Making really delicious vegan dinners that my family AND I will eat is helpful. Rather than trying to cook something for them and something separate for me, I've been looking for recipes that seem pretty lowfat, but likely candidates to escape the "ewww, what IS that?!?" comment. I also don't sit there with my boring beans and greens, watching them eat pizza or something. One of my successes from this past week was Red and Green Lentil Enchiladas from Peas and Thank You. I left the cheese out of half of it, and spinkled cheese over the top of the other half during the last 5 minutes of cooking time. My 9-year-old actually had seconds! I can't ever make enchiladas stay together, so I just tore the corn tortillas into small pieces and then layered it all like a casserole. It really was quite yummy. A couple of them also liked the stuffed butternut squash I made, but tasty as it was, it really didn't keep me full for very long. It was something like 9 points a serving too.

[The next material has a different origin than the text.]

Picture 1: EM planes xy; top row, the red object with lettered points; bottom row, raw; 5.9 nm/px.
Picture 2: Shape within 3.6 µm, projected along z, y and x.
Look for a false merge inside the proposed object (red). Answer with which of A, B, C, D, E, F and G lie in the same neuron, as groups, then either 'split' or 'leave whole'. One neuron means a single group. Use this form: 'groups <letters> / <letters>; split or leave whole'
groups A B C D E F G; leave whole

That's a complaint I still have about the Weight Watchers points system. I've entered some really healthy, lowfat recipes into the recipe builder and had them come out to 16 points a serving. That's a big chunk if your daily maximum is 26 (without using extra or exercise points). It seems kind of silly that an extremely healthy vegan dish could have more points than pizza! In my WW meeting last week, we were discussing planning. I raised my hand and said that I spent 20 min or so every Sunday planning my week's dinners, making a shopping list, and entering the recipes into the recipe builder so I knew how many points were in a serving. I commented that sometimes vegan recipes I thought were really healthy turned out to be pretty high in points. The point I was trying to make is that I then planned the rest of my day's food to be lower, but the leader went off on a tangent about how beans are full of fiber, but also high in calories. Really? 110 calories in half a cup of beans -- with lots of fiber and virtually no fat isn't what I'd call high in calories! It's far healthier for you than a chicken breast! Argh.

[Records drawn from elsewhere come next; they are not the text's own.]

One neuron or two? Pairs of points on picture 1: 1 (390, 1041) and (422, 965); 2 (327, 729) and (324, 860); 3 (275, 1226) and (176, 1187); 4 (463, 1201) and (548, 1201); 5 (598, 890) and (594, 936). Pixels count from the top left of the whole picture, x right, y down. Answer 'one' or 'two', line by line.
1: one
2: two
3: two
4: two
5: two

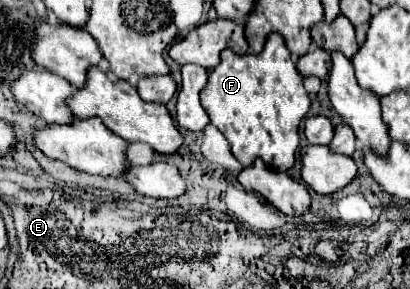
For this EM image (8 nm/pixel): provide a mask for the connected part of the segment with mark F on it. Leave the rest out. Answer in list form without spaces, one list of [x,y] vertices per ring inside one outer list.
[[[270,34],[266,40],[266,46],[260,54],[244,54],[238,56],[232,50],[222,52],[220,64],[210,72],[208,86],[202,92],[202,104],[208,110],[210,122],[224,134],[224,138],[230,142],[234,158],[244,166],[250,168],[256,158],[266,162],[266,166],[272,166],[276,170],[290,170],[296,160],[296,150],[300,144],[300,122],[310,110],[310,96],[306,88],[302,86],[302,74],[296,70],[296,62],[286,48],[280,34]]]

They also handed out free samples of a snack bar you can buy at your meeting. Whoa. It was "only 2 points!" but had a list of ingredients as long as my arm. Scary ingredients. WW is really missing the boat here. They have a real opportunity to teach people about eating for health, and they're hawking foods that are full of artificial crap. If they are going to sell snack bars, why not make a bar like the Kind bar or the Larabar? In the 1970s, WW made people eat liver, for pete's sake! You can't tell me they couldn't convince people to move toward a less processed diet. Oh, sigh. If I were in charge of the world...
I watched this video, and found it really interesting, though it really only makes the point that I'd already kind of figured out -- that I mentioned in my last post, actually. If you are pre-disposed genetically to being overweight, the only way to lose weight and keep it off without going hungry is to eat only healthy food. The more pre-disposed to overweight you are, the less processed food you can eat, even healthy things like whole wheat pasta or bread. The think I liked about the video is that the doctor is very non-judgmental. He just states it the way it is.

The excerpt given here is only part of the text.